In February, a UN-Red Crescent operation evacuated around half of those trapped, and several hundred more have left since.
In Hama province, meanwhile, state media said 20 people including 12 children were killed in the Alawite towns of Jidrin and Al-Humairi.
The attacks, in which suicide bombers blew themselves up in vehicles, came after a double car bombing killed 100 people in an Alawite district of Homs on Tuesday.
Despite the violence, the government plans to hold a presidential election next month that is expected to sweep Assad to victory.
It will be the country's first multi-candidate presidential vote, after a constitutional amendment did away with referendums.
The government has not explained how it will organise countrywide elections with violence that has killed more than 150,000 people ravaging much of Syria since March 2011.
Large swathes of the country are beyond government control and the violence has forced nearly half of the population to flee their homes.
- 'Wounded Iraq' -
Since early January, mainstream and Islamist rebels, along with Al-Qaeda affiliate Al-Nusra Front, have been battling against ISIL, which has been accused of kidnapping, torturing and killing activists and rival rebels.
ISIL has its roots in Al-Qaeda's Iraq arm, but it has since fallen out with the global terror organisation's central leadership, which has repeatedly called on it to leave Syria and focus on Iraq.

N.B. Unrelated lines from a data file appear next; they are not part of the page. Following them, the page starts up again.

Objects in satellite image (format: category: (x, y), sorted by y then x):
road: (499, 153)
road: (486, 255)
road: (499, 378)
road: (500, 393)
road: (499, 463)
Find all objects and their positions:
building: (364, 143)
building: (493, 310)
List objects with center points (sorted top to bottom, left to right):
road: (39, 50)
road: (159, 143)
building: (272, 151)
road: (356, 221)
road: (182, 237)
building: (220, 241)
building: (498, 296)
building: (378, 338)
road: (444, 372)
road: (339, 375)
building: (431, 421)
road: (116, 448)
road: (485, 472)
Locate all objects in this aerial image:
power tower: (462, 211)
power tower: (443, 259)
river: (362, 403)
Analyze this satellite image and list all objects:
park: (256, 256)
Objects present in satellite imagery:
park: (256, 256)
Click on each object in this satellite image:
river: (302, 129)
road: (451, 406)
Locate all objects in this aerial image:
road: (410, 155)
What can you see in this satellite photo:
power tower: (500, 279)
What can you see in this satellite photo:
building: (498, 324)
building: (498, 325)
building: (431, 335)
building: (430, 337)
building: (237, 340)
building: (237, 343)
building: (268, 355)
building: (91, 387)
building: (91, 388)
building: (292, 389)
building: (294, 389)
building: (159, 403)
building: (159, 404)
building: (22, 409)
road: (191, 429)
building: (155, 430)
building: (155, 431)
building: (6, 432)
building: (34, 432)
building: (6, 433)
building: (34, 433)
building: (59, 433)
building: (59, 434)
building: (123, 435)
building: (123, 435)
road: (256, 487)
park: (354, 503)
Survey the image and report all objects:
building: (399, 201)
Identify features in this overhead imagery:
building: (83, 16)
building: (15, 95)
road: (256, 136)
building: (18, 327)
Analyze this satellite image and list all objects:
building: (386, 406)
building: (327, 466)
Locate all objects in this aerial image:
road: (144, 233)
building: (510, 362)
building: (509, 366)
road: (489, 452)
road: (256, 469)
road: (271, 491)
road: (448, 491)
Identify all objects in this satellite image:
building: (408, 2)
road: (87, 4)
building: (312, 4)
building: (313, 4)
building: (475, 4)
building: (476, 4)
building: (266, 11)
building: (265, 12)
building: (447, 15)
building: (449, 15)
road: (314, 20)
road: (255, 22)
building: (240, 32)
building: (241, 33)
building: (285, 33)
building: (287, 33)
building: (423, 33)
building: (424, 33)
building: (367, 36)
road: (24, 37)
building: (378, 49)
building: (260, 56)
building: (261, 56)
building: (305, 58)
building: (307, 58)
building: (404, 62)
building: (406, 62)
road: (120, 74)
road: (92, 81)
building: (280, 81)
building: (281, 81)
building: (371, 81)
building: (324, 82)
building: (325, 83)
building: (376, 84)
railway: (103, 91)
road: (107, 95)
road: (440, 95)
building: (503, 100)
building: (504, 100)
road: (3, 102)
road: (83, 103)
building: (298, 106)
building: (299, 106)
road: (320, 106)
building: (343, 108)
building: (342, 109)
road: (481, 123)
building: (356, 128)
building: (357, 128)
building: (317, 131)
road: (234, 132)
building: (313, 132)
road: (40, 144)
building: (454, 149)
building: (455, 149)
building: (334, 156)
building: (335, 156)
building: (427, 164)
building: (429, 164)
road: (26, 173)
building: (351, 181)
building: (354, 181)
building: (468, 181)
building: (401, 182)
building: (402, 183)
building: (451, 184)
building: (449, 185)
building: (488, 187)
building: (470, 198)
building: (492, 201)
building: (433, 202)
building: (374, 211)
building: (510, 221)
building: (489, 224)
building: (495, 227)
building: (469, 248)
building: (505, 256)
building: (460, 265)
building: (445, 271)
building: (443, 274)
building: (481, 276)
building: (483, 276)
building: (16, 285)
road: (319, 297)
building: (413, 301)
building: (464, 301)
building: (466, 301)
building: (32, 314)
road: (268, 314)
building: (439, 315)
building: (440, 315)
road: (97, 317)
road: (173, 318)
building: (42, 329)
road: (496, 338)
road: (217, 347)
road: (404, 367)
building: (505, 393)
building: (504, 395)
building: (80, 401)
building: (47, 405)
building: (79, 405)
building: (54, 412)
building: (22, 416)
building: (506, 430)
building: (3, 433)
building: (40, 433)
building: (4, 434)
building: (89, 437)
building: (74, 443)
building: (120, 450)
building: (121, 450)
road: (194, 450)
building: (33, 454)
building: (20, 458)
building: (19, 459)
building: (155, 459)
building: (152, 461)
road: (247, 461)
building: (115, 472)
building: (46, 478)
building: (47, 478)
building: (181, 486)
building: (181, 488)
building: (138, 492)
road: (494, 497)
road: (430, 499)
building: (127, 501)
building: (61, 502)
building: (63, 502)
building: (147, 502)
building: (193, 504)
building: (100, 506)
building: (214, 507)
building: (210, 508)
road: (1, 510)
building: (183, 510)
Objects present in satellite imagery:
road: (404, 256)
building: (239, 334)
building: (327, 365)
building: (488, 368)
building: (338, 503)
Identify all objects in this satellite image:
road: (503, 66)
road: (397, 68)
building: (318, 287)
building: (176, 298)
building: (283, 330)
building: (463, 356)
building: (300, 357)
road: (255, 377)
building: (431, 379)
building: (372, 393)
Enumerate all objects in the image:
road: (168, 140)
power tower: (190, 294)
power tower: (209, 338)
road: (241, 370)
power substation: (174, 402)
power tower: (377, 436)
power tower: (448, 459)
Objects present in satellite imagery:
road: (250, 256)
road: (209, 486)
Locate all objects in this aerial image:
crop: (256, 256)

But in a recording posted online on Friday, Zawahiri for the first time ordered Al-Nusra's chief Mohammed al-Jolani to end fighting with ISIL and any other jihadist groups.
Zawahiri also renewed his call for ISIL to leave Syria, urging the group's chief Abu Bakr al-Baghdadi to "devote himself to wounded Iraq, which needs you to redouble your efforts" there.
The head of the US Federal Bureau of Investigation meanwhile said he was "determined" to keep any 9/11-type scenario from growing out of Syria, as more foreign fighters flock to the conflict.
FBI Director James Comey compared the civil war in Syria to Afghanistan in the 1980s and 90s, when fighters there eventually formed Al-Qaeda and declared war on the United States, leading to the September 11, 2001 attacks.
"All of us with a memory of the 80s and 90s saw the line drawn from Afghanistan in the 80s and 90s to September 11. We see Syria as that but an order of magnitude worse," Comey told a group of reporters at FBI headquarters.
He spoke of a growing trend that has seen dozens of Americans and thousands of Europeans travel to Syria to take up arms.
Faced with setbacks on the battlefield, Ahmad Jarba, the head of the Syrian opposition in exile, is to start a visit to the United States on Wednesday seeking sophisticated weapons for rebels, his office said.
It said he would be accompanied by the new chief of staff of the rebel Free Syrian Army, Brigadier General Abdelilah al-Bashir.
In Britain, Foreign Secretary William Hague announced London would resume delivering non-lethal aid to Syria's opposition that was suspended last year.
The suspension came after Islamist rebels captured an arms depot and a border crossing with Turkey from the FSA in December.